Der Journalist Henryk M. Broder schreibt in derselben Spiegel-Nummer in der
Abteilung "Debatte" u.a.: "dass Sarrazin dennoch solche Aggressionen
mobilisiert, liegt nicht daran, dass er möglicherweise in einigen Punkten irrt,
sondern daran, dass er vermutlich in den meisten recht hat." Besser kann
man das Buch eigentlich nicht zusammenfassen.
Broder setzt noch eins drauf: "Wenn Aussehen und Krankheiten vererbt
werden, was niemand bezweifelt, dann muss auch die Frage erlaubt sein, warum
Juden - von Ausnahmen abgesehen - schlechte Sportler und gute Schachspieler
sind; warum die meisten Blues-Musiker schwarz sind und warum Kenianer so oft
Marathonrennen gewinnen; warum Asiaten an amerikanischen Universitäten überproportional
vertreten sind. Niemand hat etwas dagegen, positiv diskriminiert zu werden.
Es schmeichelt den Deutschen immer noch, als das "Volk der Dichter und
Denker" bezeichnet zu werden, obwohl jede Pisa-Studie das Gegenteil belegt.
Unstrittig ist auch, dass die Italiener eine andere Arbeitsmoral als die Schweden
haben, die Polen eine andere Sexualmoral als die Dänen. "Diskriminieren"

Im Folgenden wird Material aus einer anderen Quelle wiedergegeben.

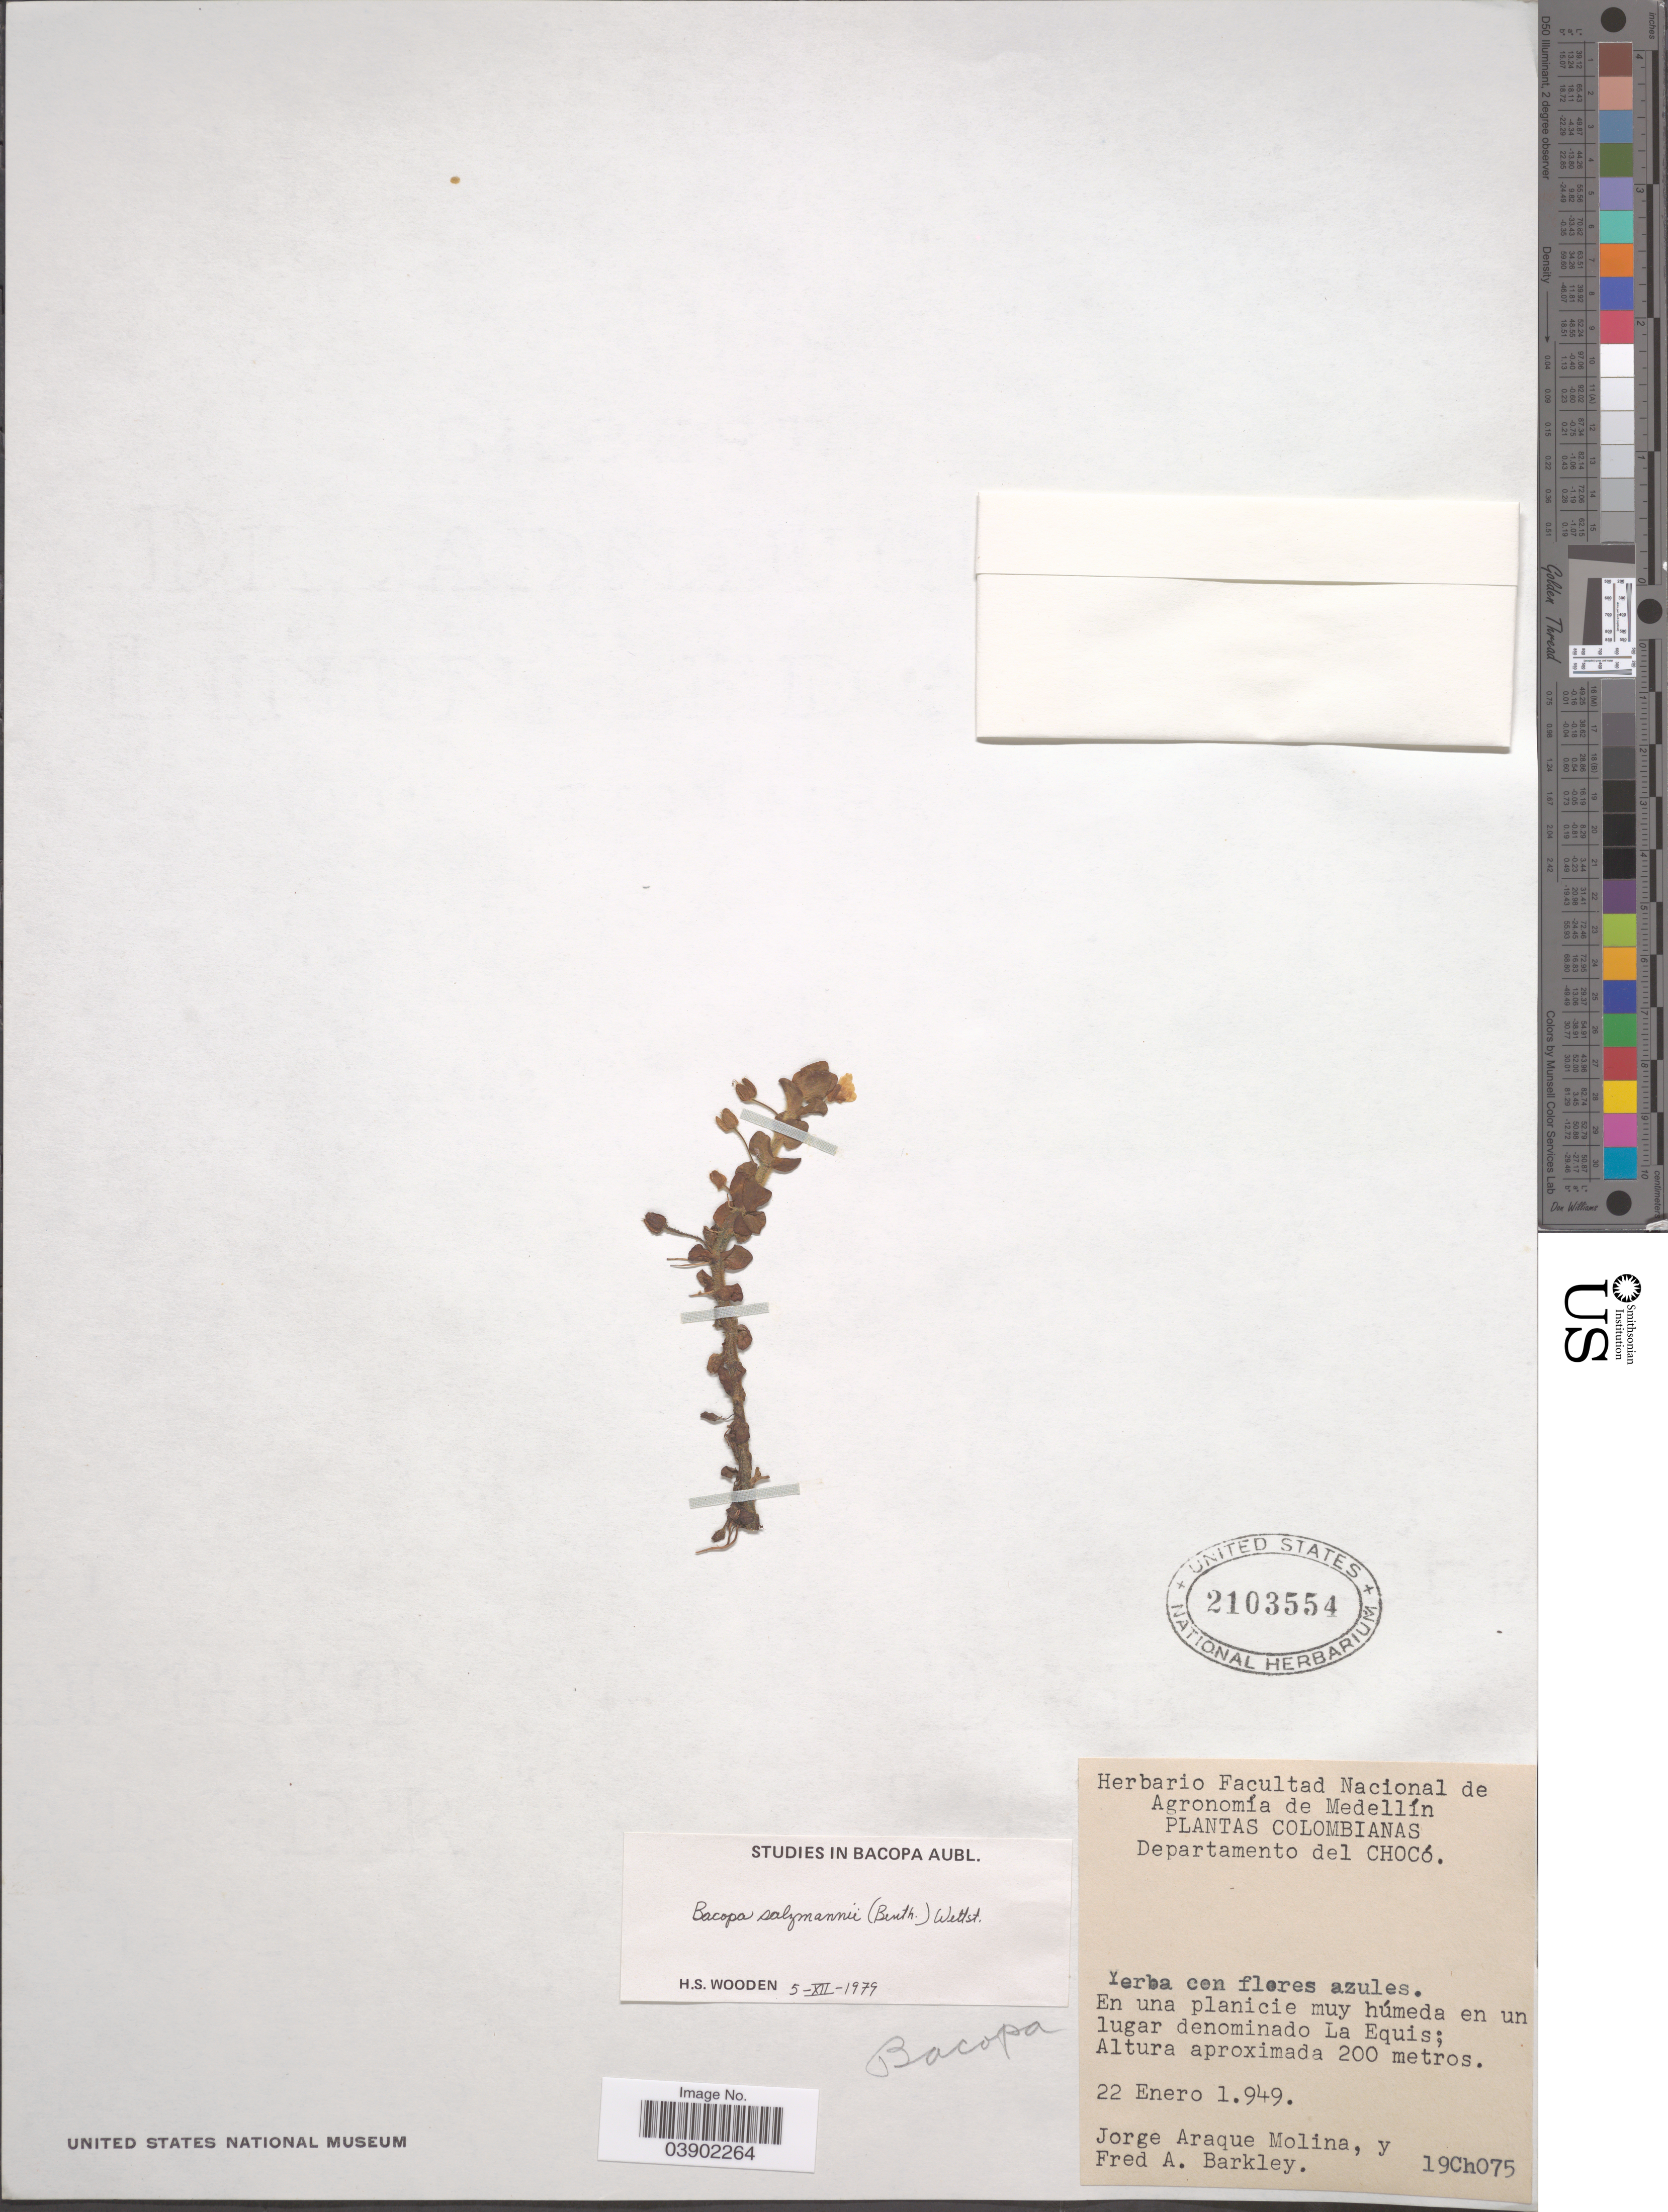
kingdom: Plantae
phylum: Tracheophyta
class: Magnoliopsida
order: Lamiales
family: Plantaginaceae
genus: Bacopa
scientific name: Bacopa salzmannii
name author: (Benth.) Wettst. ex Edwall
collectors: J. Araque Molina & F. A. Barkley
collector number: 19Ch075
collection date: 1949-01-22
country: Colombia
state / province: Chocó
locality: Departamento del Chocó. Lugar denominado La Equis.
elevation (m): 200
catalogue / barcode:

heißt ursprünglich auch "unterscheiden". Und nur wenn die Feststellung
von Unterschieden zu sozialen Sanktionen wie Ausgrenzung führt, wird es hässlich
und gefährlich. Alles Übrige gehört in die Abteilung Diversität. Deswegen essen
wir heute halal, morgen koscher und übermorgen eine Haxe, hören morgens Klavierkonzerte
und abends Krawallmusik, bewundern die Spanier für ihr Temperament, die Engländer
für ihre Gelassenheit und machen Witze über den Geiz der Schotten. Es sind Klischees,
aber sie haben ihren Charme und erleichtern uns die Orientierung.
Das Problem mit Sarrazin ist, dass er, im Vertrauen auf Zahlen und Statistiken,
sich um eine Aussage drückt, die wie ein unsichtbarer roter Faden sein Buch
durchzieht: Der Islam ist ein autoritäres, archaisches System, das sich der
Mittel der Moderne bedient, ohne deren Geist zu übernehmen. Er ist mit demokratischen
Werten und Strukturen nicht kompatibel: Gewaltenteilung, Trennung von Staat
und Kirche, Selbstbestimmung des Individuums, Glaubens- und Meinungsfreiheit,
Gleichberechtigung und freie Partnerwahl. Viele Muslime haben den Sprung in
die Moderne geschafft, einige mit dem Leben dafür bezahlt, der Islam als Ganzes
hat es nicht.
Dennoch hat Sarrazin mit seinen "kruden Thesen" offenbar
einen Nerv getroffen. Was trifft, trifft auch zu, hat Karl Kraus mal gesagt.
Und nebenbei hat Sarrazin auch ein urdeutsches Gen reanimiert: die Wehleidigkeit
als Weltanschauung."
Aber Broder ist ja ein Zionist. Der stimmt aus ideologischen Gründen mit
Sarrazin überein. Dabei haben Leute vom Zentralrat der Juden in Deutschland,
Sarrazin einen "Hassprediger" genannt und ihm geraten, zur NPD zu
wechseln. Also gibt's zu Sarrazin sehr verschiedene Meinungen. Der SPD bläst
übrigens inzwischen aus ihrer Wählerklientel der kalte Wind ins Gesicht, weil
dort ist man näher an den von Sarrazin aufgezeigten Problemen dran als die Politiker,
welche die Entstehung dieser Probleme Jahrzehnte ignoriert haben. Darum bewährt sich hier
anscheinend zur Verteidigung dieses offensichtlichen schweren politischen
Versagens auch die Methode aus dem Altertum: Straft den Überbringer der schlechten
Botschaft.
Zu einer vernünftigen Meinungsbildung über Sarrazins Thesen ist es unvermeidbar, sein Buch zu lesen. Sekundärberichte sind fast immer tendenziös, daher ist es völlig sinnlos, ohne Kenntnis des Originals darüber debattieren zu wollen. Am 8.9. war das Buch übrigens in Linz nur mit Mühe aufzutreiben, die aktuelle vierte Auflage (die 1. Auflage erschien am 30.8.2010) ist schon weg, aber die nächste kommt bestimmt.